I love that "A" included a bulimia subplot, and S&M.
It's already strange looking back on the 90s--it's almost a kind of camp, how everything is so saturated with identity politics.

Steven said...

That's so true about the 90s (and late 80s). I was big into Queer Nation then, and we turned the Lizzie Borden story into a sort of horror fable about oppressed lesbians. And in Frankenstein, we made Victor and his childhood friend into gay lovers (which was easy and fun to do because the novel is so full of steamy Romantic language).

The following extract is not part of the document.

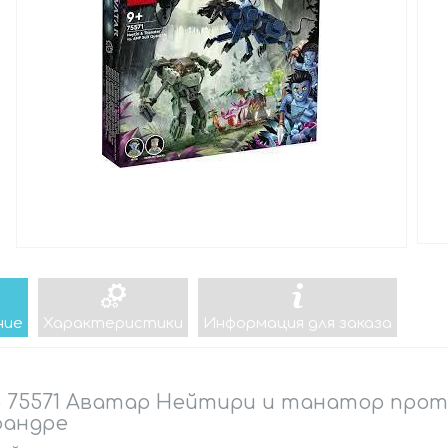
ние
Характеристики
Информация для заказа
 75571 Аватар Нейтири и танатор прот
фандре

Looking back, I think we were motivated mostly by our desire to see some same-sex kissing on stage. Now, it feels like we've seen a little too much. I don't have any regret or embarrassment about doing work that was a little didactic. It's just strange that things have changed so much in so short a time that we have to remind ourselves why that work felt (and was, I think) necessary then.

Dagon said...

Right before I moved back to TX I was taking plant bio classes at Columbia, at Barnard actually, and was pissed off to see what a big production they were making about staging "The Vagina Monologues" yet again.

It was like you're saying, things have just changed so much...there really isn't much of a point in publicly reclaiming the words "vagina" and "cunt" in 2007. The internet has just brought us so much celebrity vagina...

Do you think all this means that the whole identity politics project is a victim of its own success at this point?

And for some reason, all the storylines you've mentioned remind me of "Desperate Living"...I guess it's all the purely gratuitous lesbian stuff John Waters included. Do you remember the scene at the dyke bar where a chick shoves her tits through some kind of lesbo-gloryhole?

Mike M said...

Good to see ya today. Hope the Anderson's coffee helped with the chore at hand. Steven, I think you write great music, from the song you gave me during your time in The Woods, to the later ones from your more "experienced" days. I didn't know you did something with Blood Wedding. I saw a production of that when I was about 10 years old at some college in Manhattan.

Cool about the J Waters subversive lesbian politic plot brought up in Dagon's comment. My favorite scene has to be the penis removal and subsequent eating by a passing dog. Penis bad. Lesbian good. Waters was always good at pointing out the the camp and kitch in truly important religious and sexual imagery.

You'all be so smart. I am here to learn.